> [The request]: Collect every line of the items that contains the word "collection".

-- Start Extracted records --

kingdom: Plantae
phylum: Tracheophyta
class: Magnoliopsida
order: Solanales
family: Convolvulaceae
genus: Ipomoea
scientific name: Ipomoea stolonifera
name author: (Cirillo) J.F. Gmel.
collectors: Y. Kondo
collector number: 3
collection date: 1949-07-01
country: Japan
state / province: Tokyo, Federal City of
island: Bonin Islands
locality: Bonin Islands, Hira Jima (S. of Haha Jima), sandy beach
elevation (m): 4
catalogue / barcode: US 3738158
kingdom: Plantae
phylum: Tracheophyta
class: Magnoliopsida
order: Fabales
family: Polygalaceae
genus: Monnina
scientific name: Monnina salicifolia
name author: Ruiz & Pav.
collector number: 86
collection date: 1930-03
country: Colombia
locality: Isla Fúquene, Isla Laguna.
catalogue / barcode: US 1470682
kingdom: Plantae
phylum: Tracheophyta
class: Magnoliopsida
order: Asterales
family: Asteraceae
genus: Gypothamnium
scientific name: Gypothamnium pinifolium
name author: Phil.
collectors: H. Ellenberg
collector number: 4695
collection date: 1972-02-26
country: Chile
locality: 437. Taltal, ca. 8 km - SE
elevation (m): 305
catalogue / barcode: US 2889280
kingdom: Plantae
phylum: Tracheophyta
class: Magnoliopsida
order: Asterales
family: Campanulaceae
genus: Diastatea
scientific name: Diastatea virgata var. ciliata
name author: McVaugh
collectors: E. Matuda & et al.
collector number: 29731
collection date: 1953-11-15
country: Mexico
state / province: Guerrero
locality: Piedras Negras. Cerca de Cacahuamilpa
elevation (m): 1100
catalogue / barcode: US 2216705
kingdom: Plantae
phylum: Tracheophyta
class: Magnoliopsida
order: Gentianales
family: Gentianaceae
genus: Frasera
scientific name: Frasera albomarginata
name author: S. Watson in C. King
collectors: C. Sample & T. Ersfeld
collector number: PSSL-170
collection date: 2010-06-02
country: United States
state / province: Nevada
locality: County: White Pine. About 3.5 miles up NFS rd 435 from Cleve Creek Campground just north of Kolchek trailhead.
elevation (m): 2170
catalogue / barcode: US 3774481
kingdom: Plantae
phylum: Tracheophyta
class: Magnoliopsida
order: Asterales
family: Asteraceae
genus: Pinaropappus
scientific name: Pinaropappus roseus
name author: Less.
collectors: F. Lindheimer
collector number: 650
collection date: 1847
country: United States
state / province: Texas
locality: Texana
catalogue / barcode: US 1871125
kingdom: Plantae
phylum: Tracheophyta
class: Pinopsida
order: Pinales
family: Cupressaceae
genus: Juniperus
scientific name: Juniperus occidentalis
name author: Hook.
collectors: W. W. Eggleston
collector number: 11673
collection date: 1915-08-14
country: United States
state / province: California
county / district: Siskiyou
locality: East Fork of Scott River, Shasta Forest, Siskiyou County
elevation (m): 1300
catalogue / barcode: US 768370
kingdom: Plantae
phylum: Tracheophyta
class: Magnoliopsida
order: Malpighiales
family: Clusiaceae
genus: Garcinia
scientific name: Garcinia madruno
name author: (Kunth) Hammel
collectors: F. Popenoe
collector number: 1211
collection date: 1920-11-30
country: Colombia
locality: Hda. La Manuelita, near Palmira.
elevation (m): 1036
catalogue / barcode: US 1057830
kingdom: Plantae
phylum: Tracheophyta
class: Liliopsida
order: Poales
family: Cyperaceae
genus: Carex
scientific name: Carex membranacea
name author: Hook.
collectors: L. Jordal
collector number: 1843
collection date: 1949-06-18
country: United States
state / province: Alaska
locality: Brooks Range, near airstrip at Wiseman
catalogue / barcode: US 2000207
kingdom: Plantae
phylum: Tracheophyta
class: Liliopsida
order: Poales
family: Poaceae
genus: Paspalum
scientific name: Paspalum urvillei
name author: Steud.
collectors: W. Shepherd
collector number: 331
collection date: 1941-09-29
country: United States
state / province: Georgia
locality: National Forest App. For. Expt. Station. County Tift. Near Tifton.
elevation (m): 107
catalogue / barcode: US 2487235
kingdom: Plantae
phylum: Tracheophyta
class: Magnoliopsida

-- End Extracted records --

> [Written answer]:
collection date: 1949-07-01
collection date: 1930-03
collection date: 1972-02-26
collection date: 1953-11-15
collection date: 2010-06-02
collection date: 1847
collection date: 1915-08-14
collection date: 1920-11-30
collection date: 1949-06-18
collection date: 1941-09-29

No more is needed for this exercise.